[PATCH] Output unmodified Content-Type header value for JSON format.

Sun Jan 15 09:58:40 PST 2012

On Sun, 15 Jan 2012 11:52:40 +0000, David Edmondson <dme at dme.org> wrote:
> > Technically the IRC discussion was about not including *any* part
> > content in the JSON output, and always using show --format=raw or
> > similar to retrieve desired parts.  Currently, notmuch includes part
> > content in the JSON only for text/*, *except* when it's text/html.  I
> > assume non-text parts are omitted because binary data is hard to
> > represent in JSON and text/html is omitted because some people don't
> > need it.  However, this leads to some peculiar asymmetry in the Emacs
> > code where sometimes it pulls part content out of the JSON and
> > sometimes it retrieves it using show --format=raw.  This in turn leads
> > to asymmetry in content encoding handling, since notmuch handles
> > content encoding for parts included in the JSON (and there's no good
> > way around that since JSON is Unicode), but not for parts retrieved as
> > raw.
> 
> Including the text output in the JSON results in significantly fewer
> calls to 'notmuch' during the building of a typical `notmuch-show-mode'
> buffer. Someone with one of those older, crankier computers could easily
> test how much effect this has by changing
> `notmuch-show-get-bodypart-content' slightly.

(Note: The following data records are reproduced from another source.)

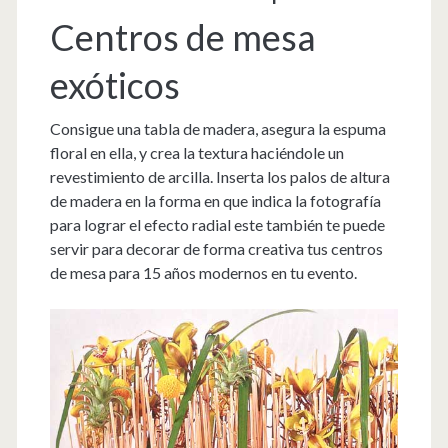
Centros de mesa
exóticos
Consigue una tabla de madera, asegura la espuma
floral en ella, y crea la textura haciéndole un
revestimiento de arcilla. Inserta los palos de altura
de madera en la forma en que indica la fotografía
para lograr el efecto radial este también te puede
servir para decorar de forma creativa tus centros
de mesa para 15 años modernos en tu evento.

Yes.  I was mostly reiterating the IRC discussion for Pieter.  Since
this discussion, I've stabilized on the pre-fetching notion I described
in id:"20120115003617.GH1801 at mit.edu", though I do think we should make
this clear in the code: that the rule for whether the JSON includes a
"content" key for a leaf part is internal to the CLI and that consumers
should be prepared to use it if it's there and to retrieve the content
separately if it's not.  This is exactly how the Emacs code happens to
work, it just hasn't been codified anywhere.  Looking at it this way
gives us more flexibility than the current code takes advantage of; for
example we could omit content from the JSON if it's over some size
threshold since the cost of sending that to a client that doesn't need
it is high while the cost of having the client retrieve it for itself is
relatively low.

> > The idea discussed on IRC was to remove all part content from the JSON
> > output and to always use show to retrieve it, possibly beefing up
> > show's support for content decoding (and possibly introducing a way to
> > retrieve multiple raw parts at once to avoid re-parsing).  This would
> > get the JSON format out of the business of guessing what consumers
> > need, simplify the Emacs code, and normalize content encoding
> > handling.
> 
> Is there a real problem being solved here? Having a clean structure is
> nice, except when it's not.

The "real" problem is the asymmetry in encoding handling that started
this discussion.  Content included in the JSON is re-encoded by the CLI,
while content retrieved via raw needs to be re-encoded by the client.

OTOH, I don't understand the encoding story for HTML, since the encoding
can come from either a header or from the body of the HTML.  Does this
make it strictly necessary for the client to handle the encoding?